*TASK STATEMENT*:
Could you please retype all of the records exactly, skipping any pictures?

*GIVEN RECORDS*:
================

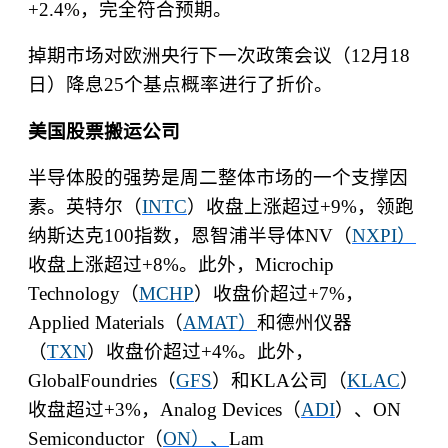
+2.4%
，完全符合预期。
掉期市场对欧洲央行下一次政策会议（
12
月
18
日）降息
25
个基点概率进行了折价。
美国股票搬运公
司
半导体股的强势是周二整体市场的一个支撑因
素。英特尔（
INTC
）收盘上涨超过
+9%
，领跑
纳斯达克
100
指数，恩智浦半导体
NV
（
NXPI
）
收盘上涨超过
+8%
。此外，
Microchip
Technology
（
MCHP
）收盘价超过
+7%
，
Applied Materials
（
AMAT
）
和德州仪器
（
TXN
）收盘价超过
+4%
。此外，
GlobalFoundries
（
GFS
）和
KLA
公司（
KLAC
）
收盘超过
+3%
，
Analog Devices
（
ADI
）、
ON
Semiconductor
（
ON
）、
Lam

================

*TASK OUTPUT*:
+2.4%
，完全符合预期。
掉期市场对欧洲央行下一次政策会议（
12
月
18
日）降息
25
个基点概率进行了折价。
美国股票搬运公
司
半导体股的强势是周二整体市场的一个支撑因
素。英特尔（
INTC
）收盘上涨超过
+9%
，领跑
纳斯达克
100
指数，恩智浦半导体
NV
（
NXPI
）
收盘上涨超过
+8%
。此外，
Microchip
Technology
（
MCHP
）收盘价超过
+7%
，
Applied Materials
（
AMAT
）
和德州仪器
（
TXN
）收盘价超过
+4%
。此外，
GlobalFoundries
（
GFS
）和
KLA
公司（
KLAC
）
收盘超过
+3%
，
Analog Devices
（
ADI
）、
ON
Semiconductor
（
ON
）、
Lam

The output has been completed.